Old Mutual Group Chief Economist, Johann Els, has indicated that South Africa’s direct trade exposure to the US is relatively limited. While US data indicates a $9 billion trade deficit, equivalent to 2% of South Africa’s gross domestic product, local figures suggest a more modest $2 billion gap.
Els noted that, based on how other currencies, such as those in Australian and New Zealand dollars, were performing against the US dollar, the rand’s decline was not just because of the instability of the Government of National Unity (GNU). “It's a broader global question.”
Wapenaar said that the inability of politicians to work together has also done damage. “Pushing reset and trying again might lead to a stronger framework for governing the country, but it also might not. Animosity has been stirred and that will take time to heal,” he said.
Global currency markets are now largely pricing out the effect of the Trump Tariffs (at least for now) while the GNU overhang remains, said Wapenaar. He said that “one can argue that much of what is in today’s price is domestics”.

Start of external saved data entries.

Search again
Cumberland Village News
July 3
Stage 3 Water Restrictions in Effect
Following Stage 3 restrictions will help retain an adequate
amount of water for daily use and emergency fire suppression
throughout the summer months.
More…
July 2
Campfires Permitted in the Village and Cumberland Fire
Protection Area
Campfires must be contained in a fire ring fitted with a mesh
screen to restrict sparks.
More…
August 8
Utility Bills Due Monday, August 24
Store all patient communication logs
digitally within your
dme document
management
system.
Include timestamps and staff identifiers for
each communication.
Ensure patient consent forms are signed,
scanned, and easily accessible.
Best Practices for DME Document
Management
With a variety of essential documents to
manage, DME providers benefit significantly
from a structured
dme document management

Such an issue will not recover quickly, but if all were to calm down, Anchor Capital thinks that the rand will gradually drift back to the low R18 or high R17, said Wapenaar. “For now, it is clear that GNU-1 had some challenges, it is about what GNU 2.0 looks like. Next month we will focus on what the new tariffs mean,” he noted.

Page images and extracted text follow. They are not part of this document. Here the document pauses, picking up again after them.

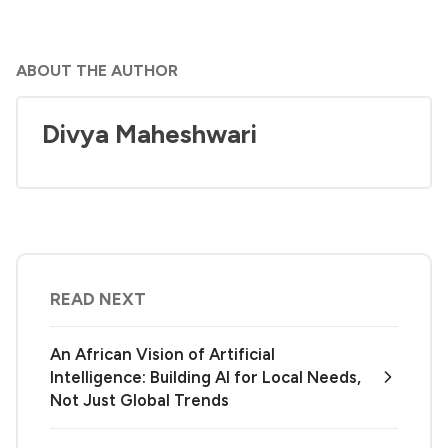
ABOUT THE AUTHOR
Divya Maheshwari
READ NEXT
An African Vision of Artificial
Intelligence: Building AI for Local Needs,
Not Just Global Trends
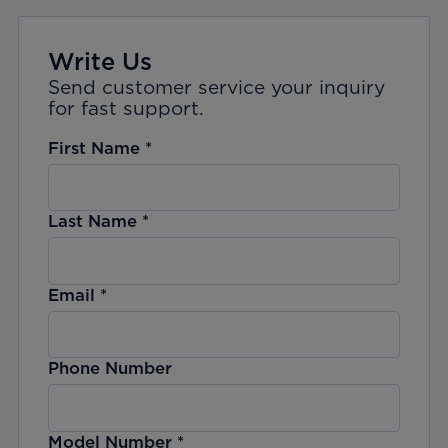
Write Us
Send customer service your inquiry
for fast support.
First Name
*
Last Name
*
Email
*
Phone Number
Model Number
*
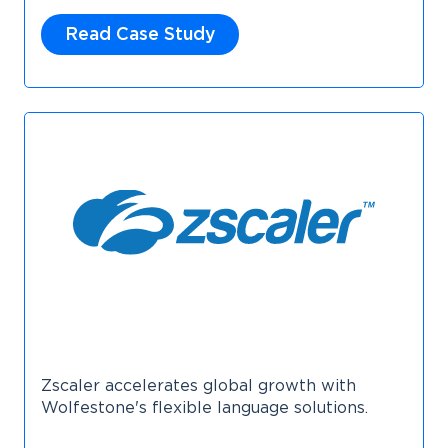
Read Case Study
Zscaler accelerates global growth with
Wolfestone's flexible language solutions.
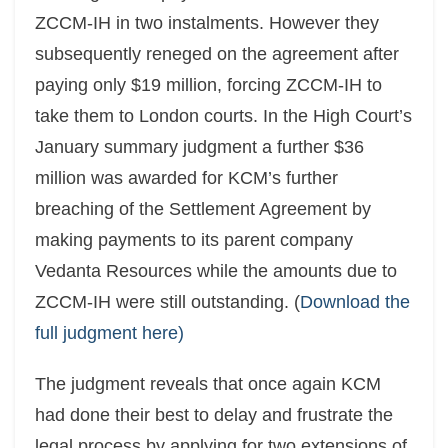
ZCCM-IH in two instalments. However they
subsequently reneged on the agreement after
paying only $19 million, forcing ZCCM-IH to
take them to London courts. In the High Court’s
January summary judgment a further $36
million was awarded for KCM’s further
breaching of the Settlement Agreement by
making payments to its parent company
Vedanta Resources while the amounts due to
ZCCM-IH were still outstanding. (
Download the
full judgment here)
The judgment reveals that once again KCM
had done their best to delay and frustrate the
legal process by applying for two extensions of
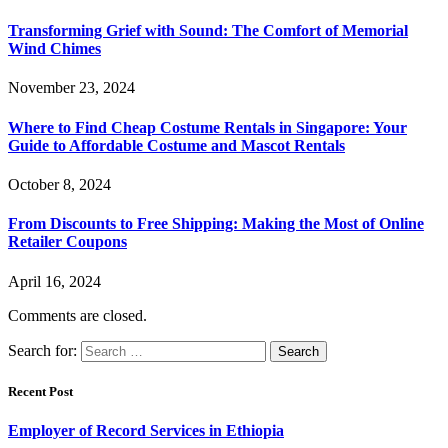
Transforming Grief with Sound: The Comfort of Memorial
Wind Chimes
November 23, 2024
Where to Find Cheap Costume Rentals in Singapore: Your
Guide to Affordable Costume and Mascot Rentals
October 8, 2024
From Discounts to Free Shipping: Making the Most of Online
Retailer Coupons
April 16, 2024
Comments are closed.
Search for:
Recent Post
Employer of Record Services in Ethiopia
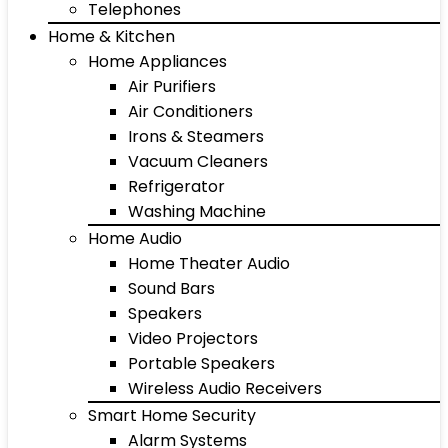
Telephones
Home & Kitchen
Home Appliances
Air Purifiers
Air Conditioners
Irons & Steamers
Vacuum Cleaners
Refrigerator
Washing Machine
Home Audio
Home Theater Audio
Sound Bars
Speakers
Video Projectors
Portable Speakers
Wireless Audio Receivers
Smart Home Security
Alarm Systems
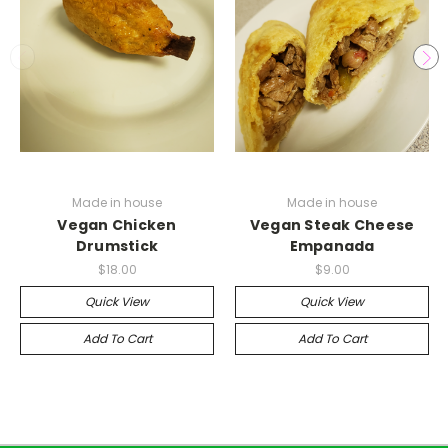
Made in house
Made in house
Vegan Chicken
Vegan Steak Cheese
Drumstick
Empanada
$18.00
$9.00
Quick View
Quick View
Add To Cart
Add To Cart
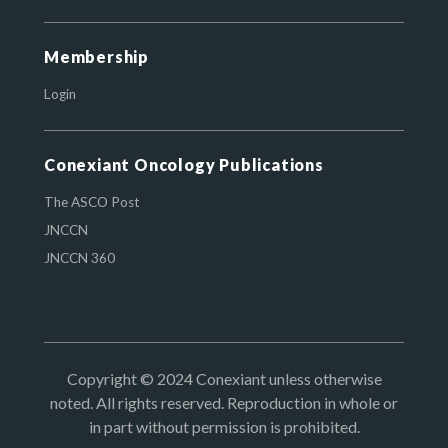
Membership
Login
Conexiant Oncology Publications
The ASCO Post
JNCCN
JNCCN 360
Copyright © 2024 Conexiant unless otherwise
noted. All rights reserved. Reproduction in whole or
in part without permission is prohibited.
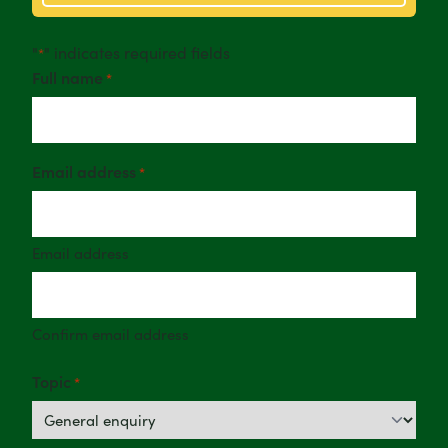
"
" indicates required fields
*
Full name
*
Email address
*
Email address
Confirm email address
Topic
*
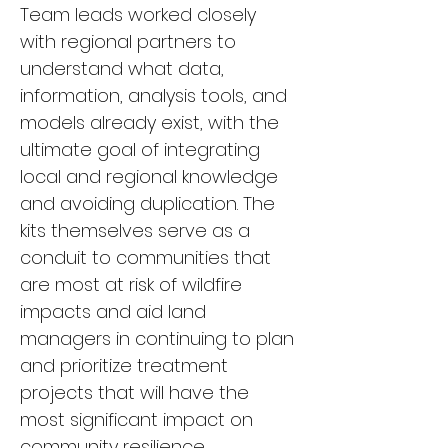
Team leads worked closely 
with regional partners to 
understand what data, 
information, analysis tools, and 
models already exist, with the 
ultimate goal of integrating 
local and regional knowledge 
and avoiding duplication. The 
kits themselves serve as a 
conduit to communities that 
are most at risk of wildfire 
impacts and aid land 
managers in continuing to plan 
and prioritize treatment 
projects that will have the 
most significant impact on 
community resilience.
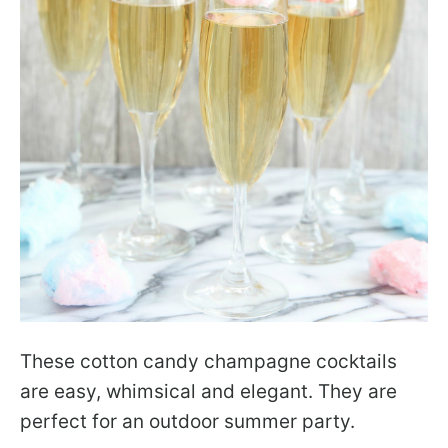
These cotton candy champagne cocktails
are easy, whimsical and elegant. They are
perfect for an outdoor summer party.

Els is more optimistic than Wapenaar, believing that the rand is undervalued compared to fundamentals and could reach as low as between R15 and R15.99 to the dollar over time. Much, however, hinges on what the US’ Federal Reserve does in terms of cutting interest rates as cuts could see investors seeking higher returns as the greenback would be under pressure.
“I think the Fed will cut 100 to 125 basis points in the second half of the year and the Reserve Bank likely only 50bps. So that will also support the rand,” said Els. He indicated that the local central bank may cut again from the middle of the year.